── Supplied records
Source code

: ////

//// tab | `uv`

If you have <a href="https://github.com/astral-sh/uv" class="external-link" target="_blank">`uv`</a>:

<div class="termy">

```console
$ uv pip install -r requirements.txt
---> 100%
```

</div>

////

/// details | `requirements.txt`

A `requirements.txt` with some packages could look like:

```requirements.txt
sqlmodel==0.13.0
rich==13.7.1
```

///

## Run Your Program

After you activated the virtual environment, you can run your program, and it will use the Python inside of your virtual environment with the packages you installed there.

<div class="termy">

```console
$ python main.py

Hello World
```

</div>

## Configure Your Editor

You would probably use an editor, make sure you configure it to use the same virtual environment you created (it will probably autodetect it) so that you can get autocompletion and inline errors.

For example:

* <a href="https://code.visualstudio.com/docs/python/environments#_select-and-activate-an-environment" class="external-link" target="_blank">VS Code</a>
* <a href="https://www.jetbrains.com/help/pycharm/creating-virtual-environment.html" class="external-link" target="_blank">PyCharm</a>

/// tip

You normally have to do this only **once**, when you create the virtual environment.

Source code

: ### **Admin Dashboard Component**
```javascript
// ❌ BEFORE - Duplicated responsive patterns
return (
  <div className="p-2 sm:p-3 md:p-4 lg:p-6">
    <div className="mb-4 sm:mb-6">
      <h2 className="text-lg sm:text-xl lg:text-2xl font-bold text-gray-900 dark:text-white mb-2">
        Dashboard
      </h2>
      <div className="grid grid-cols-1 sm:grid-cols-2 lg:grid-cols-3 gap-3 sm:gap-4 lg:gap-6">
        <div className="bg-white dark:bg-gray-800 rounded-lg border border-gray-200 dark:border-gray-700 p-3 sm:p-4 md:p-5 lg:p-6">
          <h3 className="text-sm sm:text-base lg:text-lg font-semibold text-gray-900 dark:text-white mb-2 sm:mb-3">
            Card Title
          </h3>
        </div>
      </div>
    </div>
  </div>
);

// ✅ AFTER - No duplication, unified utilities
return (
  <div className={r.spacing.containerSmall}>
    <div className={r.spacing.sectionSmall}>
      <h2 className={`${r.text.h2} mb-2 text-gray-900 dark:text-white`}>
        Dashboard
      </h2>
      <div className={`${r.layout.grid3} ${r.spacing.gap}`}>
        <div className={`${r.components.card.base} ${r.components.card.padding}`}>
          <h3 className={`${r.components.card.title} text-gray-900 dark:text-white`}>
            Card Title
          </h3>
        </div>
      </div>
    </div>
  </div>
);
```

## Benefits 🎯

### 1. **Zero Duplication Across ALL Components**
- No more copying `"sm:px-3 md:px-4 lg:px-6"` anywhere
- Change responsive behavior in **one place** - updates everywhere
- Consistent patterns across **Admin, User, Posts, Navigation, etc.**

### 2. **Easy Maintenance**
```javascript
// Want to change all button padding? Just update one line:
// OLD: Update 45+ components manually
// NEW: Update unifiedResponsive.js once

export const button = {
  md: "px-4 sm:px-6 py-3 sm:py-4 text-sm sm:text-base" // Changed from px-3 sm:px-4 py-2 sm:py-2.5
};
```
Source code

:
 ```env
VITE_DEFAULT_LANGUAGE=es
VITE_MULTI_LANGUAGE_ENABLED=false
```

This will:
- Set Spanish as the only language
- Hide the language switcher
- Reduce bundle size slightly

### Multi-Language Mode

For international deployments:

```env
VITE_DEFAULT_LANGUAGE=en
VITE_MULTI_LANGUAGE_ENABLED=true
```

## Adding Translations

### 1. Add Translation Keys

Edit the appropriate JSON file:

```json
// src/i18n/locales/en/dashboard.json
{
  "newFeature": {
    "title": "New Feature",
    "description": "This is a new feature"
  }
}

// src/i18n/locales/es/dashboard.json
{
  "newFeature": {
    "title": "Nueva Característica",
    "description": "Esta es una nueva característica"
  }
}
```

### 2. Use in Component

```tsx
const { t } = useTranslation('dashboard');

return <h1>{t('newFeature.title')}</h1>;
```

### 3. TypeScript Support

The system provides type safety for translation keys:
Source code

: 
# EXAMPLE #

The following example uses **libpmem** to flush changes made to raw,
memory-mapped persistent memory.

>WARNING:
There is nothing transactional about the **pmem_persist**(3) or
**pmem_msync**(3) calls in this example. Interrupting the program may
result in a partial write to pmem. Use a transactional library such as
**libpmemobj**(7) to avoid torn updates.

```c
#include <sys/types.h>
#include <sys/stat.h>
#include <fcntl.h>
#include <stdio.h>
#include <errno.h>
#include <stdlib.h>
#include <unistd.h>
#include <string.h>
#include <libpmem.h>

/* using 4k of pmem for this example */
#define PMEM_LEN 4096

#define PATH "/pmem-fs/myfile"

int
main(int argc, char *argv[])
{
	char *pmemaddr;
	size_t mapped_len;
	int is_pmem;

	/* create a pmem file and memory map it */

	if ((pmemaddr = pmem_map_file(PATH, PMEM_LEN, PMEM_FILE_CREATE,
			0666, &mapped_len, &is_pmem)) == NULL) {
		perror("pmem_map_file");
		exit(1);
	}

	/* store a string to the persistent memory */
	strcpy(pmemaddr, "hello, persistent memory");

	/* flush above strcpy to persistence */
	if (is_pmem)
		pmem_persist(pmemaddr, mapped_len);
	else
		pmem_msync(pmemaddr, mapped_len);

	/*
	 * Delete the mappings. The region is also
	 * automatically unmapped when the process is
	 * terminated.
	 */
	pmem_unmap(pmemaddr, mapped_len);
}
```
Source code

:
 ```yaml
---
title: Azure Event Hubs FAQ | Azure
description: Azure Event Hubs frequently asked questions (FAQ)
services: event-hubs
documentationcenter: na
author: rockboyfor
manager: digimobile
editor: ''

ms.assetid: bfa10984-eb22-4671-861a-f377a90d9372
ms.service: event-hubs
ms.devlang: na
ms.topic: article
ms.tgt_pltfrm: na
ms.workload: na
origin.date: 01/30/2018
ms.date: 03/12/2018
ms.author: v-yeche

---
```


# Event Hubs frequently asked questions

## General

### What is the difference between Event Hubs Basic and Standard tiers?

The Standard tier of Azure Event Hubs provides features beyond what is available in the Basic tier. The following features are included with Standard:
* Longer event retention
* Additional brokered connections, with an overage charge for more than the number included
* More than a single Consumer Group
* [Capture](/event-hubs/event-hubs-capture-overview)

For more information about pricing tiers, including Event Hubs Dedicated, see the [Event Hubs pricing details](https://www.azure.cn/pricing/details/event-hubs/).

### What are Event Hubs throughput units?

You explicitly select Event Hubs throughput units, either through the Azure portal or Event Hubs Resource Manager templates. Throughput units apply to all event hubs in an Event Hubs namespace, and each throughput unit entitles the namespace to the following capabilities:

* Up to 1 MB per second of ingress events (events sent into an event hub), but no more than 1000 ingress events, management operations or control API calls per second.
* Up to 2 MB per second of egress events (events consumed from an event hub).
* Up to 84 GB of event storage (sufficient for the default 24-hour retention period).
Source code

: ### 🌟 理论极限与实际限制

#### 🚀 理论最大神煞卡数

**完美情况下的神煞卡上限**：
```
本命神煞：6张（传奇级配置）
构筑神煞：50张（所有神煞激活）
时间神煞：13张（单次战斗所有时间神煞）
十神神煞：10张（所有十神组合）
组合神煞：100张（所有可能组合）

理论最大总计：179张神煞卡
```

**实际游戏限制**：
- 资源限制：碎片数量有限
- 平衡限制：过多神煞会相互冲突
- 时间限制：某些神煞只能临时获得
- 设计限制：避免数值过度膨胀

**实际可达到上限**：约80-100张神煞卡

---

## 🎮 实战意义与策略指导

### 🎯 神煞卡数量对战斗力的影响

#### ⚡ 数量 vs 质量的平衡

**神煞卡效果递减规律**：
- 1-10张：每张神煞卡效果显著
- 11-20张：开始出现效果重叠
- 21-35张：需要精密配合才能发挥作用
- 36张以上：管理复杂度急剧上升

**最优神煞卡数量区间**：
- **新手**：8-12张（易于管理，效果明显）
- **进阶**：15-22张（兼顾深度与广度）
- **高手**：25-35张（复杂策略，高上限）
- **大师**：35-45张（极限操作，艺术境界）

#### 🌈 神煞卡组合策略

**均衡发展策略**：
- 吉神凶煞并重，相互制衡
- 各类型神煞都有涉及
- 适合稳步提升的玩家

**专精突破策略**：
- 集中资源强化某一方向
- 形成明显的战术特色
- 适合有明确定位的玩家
────
- Problem statement -
Search the material for the string "button" and return each line that has it.

- Result of this exercise -
// Want to change all button padding? Just update one line:
export const button = {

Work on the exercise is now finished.